Because the `<` direction better matched the ROC results, we conclude that
the sensitivities follow the same order as the densities.

`compute_smooth_density_roc()` uses a similar heuristic to determine the
order of the ROC coordinates with respect to the original densities. As
a result, we can map the original threshold values to sensitivity and
specificity values. The function also lets us use column names directly.

```{r}
data_smooth <- compute_smooth_density_roc(
  data = data_dens, 
  controls = Good, 
  cases = Poor, 
  along = s100b
)
data_smooth
```

`compute_smooth_density_roc()` also provides coordinates for the "best"
thresholds by the Youden or topleft criteria. Because of the consistency
between the two functions, we can just replace the data used to make
annotated ROC curve with the smoothed ROC coordinates. In this case, the
Youden and topleft points are different.

```{r roc-annotated-smooth}
p_best + list(data_smooth)
```


As a final demonstration, let's compare the smooth and empirical ROC
sensitivity and specificity values along the threshold values.

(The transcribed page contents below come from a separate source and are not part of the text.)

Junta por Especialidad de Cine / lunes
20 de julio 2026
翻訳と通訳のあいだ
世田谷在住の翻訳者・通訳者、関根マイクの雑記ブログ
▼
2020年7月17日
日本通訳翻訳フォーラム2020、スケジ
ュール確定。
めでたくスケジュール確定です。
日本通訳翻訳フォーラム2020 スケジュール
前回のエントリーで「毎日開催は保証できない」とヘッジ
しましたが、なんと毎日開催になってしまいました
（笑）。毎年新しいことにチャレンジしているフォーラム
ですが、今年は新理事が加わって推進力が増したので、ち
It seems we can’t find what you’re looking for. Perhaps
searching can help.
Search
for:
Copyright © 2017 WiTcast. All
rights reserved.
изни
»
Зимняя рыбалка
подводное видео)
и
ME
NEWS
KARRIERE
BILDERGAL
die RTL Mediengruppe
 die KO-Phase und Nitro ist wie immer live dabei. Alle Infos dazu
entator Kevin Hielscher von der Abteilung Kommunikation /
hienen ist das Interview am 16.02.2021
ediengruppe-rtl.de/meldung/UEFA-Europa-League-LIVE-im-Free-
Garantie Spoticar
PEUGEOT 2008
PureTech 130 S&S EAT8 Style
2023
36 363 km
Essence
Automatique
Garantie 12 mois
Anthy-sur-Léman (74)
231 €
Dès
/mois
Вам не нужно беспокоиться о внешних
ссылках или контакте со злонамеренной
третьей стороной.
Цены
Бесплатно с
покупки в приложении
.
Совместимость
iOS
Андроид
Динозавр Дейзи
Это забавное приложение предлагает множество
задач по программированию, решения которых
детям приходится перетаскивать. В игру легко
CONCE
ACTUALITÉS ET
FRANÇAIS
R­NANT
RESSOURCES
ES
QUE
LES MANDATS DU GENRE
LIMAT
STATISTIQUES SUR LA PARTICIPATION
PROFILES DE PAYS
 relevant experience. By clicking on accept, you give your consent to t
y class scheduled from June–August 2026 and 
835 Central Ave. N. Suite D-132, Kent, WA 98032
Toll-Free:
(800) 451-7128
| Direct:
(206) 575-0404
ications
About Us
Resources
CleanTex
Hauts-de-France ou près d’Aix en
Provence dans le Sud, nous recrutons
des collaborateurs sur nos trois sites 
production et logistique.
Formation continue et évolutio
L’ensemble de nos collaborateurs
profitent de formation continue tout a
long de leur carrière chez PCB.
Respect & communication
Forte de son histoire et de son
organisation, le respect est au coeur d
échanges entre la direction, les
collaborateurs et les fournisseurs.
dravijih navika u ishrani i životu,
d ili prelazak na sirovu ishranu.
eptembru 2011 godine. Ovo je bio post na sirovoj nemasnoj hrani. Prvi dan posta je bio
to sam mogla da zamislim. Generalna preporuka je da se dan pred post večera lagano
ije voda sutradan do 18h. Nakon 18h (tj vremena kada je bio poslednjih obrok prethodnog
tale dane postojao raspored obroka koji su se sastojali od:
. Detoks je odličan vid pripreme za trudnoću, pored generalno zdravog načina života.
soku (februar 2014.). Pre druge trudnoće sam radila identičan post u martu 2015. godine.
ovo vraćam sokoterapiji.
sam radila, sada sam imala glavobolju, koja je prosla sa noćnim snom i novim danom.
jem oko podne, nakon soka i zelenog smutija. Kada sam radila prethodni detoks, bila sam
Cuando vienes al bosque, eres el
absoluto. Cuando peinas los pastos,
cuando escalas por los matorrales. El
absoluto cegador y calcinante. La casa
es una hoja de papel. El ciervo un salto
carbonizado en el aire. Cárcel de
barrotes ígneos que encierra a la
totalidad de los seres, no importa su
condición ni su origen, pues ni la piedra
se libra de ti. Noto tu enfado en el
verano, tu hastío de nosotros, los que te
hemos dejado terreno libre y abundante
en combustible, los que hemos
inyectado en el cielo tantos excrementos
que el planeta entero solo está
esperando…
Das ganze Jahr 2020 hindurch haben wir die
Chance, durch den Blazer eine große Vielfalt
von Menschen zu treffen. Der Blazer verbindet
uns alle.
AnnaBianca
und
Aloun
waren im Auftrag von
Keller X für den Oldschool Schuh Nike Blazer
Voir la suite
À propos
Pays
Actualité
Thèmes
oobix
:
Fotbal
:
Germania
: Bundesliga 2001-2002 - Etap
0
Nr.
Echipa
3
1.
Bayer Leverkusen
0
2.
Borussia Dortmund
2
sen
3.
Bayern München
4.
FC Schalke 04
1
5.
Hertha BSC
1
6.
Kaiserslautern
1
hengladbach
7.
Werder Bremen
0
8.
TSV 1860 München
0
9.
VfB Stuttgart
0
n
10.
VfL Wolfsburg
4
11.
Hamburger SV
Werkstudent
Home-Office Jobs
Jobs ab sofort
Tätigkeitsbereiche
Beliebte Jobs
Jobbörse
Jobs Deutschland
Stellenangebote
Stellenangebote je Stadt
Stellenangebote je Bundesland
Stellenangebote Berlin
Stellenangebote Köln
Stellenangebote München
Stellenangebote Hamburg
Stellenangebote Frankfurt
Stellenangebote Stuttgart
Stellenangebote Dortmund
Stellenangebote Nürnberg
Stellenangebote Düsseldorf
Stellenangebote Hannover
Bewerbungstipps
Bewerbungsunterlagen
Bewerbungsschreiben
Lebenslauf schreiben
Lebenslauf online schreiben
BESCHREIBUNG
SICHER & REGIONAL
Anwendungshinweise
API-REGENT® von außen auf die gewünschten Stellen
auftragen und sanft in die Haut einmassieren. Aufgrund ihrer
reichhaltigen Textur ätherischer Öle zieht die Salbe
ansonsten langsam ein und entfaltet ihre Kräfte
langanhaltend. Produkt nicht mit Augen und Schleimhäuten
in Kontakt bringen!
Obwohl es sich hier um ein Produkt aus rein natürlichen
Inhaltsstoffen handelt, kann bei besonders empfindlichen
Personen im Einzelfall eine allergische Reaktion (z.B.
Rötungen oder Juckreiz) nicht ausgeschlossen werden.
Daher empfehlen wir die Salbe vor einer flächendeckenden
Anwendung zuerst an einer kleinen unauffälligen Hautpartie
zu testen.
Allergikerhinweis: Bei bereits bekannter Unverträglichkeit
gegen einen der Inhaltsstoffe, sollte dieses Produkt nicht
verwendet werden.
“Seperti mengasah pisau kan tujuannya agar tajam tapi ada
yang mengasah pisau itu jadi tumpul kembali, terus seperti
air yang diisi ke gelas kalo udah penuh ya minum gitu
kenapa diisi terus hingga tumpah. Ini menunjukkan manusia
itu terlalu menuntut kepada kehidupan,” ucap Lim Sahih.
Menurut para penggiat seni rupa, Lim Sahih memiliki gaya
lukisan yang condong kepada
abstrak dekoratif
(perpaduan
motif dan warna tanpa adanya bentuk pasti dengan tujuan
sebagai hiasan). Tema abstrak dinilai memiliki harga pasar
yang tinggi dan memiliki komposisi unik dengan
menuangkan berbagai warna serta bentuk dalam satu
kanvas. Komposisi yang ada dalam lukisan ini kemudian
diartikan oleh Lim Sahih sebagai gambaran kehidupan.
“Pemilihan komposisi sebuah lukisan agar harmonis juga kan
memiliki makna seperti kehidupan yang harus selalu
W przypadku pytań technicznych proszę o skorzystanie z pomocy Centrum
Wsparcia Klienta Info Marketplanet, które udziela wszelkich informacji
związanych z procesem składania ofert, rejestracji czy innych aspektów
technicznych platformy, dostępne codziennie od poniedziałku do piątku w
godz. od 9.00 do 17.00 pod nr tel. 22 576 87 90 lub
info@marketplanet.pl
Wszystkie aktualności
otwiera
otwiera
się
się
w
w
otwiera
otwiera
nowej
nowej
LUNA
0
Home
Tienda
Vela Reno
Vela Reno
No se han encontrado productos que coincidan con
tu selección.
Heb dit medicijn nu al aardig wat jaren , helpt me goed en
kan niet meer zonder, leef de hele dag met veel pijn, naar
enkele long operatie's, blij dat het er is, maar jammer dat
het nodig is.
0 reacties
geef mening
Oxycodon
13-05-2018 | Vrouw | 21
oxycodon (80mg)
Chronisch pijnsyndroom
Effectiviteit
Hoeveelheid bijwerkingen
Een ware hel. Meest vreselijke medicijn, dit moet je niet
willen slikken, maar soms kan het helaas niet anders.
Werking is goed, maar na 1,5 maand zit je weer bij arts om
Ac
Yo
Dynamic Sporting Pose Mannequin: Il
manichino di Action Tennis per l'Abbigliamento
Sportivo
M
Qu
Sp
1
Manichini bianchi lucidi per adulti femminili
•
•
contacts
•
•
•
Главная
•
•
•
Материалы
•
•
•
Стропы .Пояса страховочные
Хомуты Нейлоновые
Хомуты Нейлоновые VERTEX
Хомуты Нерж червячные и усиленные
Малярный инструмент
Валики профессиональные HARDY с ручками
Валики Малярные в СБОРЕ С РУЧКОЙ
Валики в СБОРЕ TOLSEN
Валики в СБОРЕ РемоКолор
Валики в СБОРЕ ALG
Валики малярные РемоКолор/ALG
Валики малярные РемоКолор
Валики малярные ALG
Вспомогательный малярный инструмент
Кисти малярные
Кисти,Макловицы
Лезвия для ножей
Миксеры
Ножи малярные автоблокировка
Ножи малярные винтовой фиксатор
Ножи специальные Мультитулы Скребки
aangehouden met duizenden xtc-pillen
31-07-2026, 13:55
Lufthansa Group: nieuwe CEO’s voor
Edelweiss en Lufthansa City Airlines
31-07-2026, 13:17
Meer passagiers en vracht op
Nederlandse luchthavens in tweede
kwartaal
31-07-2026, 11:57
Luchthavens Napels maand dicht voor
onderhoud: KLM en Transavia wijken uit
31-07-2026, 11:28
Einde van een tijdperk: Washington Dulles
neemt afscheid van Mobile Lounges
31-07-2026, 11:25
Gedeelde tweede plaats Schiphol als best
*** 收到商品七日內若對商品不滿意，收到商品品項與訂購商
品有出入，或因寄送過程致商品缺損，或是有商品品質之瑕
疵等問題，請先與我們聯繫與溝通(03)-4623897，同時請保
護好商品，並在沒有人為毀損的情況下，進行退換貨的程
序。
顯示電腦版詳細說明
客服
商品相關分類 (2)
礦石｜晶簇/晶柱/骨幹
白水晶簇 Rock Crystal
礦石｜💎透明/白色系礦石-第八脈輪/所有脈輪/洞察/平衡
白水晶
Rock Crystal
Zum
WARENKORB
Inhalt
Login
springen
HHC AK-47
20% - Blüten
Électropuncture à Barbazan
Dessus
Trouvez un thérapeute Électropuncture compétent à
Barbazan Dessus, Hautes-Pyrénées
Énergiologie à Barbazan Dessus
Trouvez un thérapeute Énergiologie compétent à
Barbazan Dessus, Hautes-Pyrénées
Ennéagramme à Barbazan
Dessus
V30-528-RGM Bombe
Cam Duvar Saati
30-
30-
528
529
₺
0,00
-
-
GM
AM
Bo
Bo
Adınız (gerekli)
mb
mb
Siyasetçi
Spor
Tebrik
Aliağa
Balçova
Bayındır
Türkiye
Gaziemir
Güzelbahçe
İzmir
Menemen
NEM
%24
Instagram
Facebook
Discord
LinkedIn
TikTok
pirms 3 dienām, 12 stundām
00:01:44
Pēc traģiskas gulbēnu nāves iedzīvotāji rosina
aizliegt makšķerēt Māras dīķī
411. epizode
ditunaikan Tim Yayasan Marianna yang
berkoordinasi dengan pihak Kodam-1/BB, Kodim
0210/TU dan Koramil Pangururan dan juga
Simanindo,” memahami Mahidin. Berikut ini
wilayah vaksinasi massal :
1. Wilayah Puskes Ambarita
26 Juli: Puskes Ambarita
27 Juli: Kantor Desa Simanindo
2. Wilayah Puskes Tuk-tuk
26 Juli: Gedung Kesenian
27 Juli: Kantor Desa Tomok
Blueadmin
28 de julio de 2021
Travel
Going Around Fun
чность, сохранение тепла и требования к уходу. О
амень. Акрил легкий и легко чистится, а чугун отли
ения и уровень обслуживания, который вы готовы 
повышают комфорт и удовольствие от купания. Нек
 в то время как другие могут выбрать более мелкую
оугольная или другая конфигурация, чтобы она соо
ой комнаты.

```{r another-comparison, fig.height = 3, fig.width = 4}
ggplot(data_smooth) + 
  aes(x = s100b) + 
  geom_line(
    aes(color = "smooth", linetype = "smooth", y = .sensitivities),
  ) + 
  geom_line(
    aes(color = "empirical", linetype = "smooth", y = .sensitivities),
    data = data_roc
  ) + 
  geom_line(
    aes(color = "smooth", linetype = "empirical", y = .specificities)
  ) + 
  geom_line(
    aes(color = "empirical", linetype = "empirical", y = .specificities),
    data = data_roc
  ) +
  annotate("text", x = 2, y = .9, hjust = 1, label = "specificity") + 
  annotate("text", x = 2, y = .1, hjust = 1, label = "sensitivity") +
  labs(
    color = "ROC type", 
    linetype = "ROC type",
    y = NULL
  ) + 
  theme_grey(base_size = 12) + 
  theme(legend.position = "top")
```


[radar]: https://stats.stackexchange.com/a/398154/14825
  "What is the origin of the “receiver operating characteristic” (ROC) terminology?"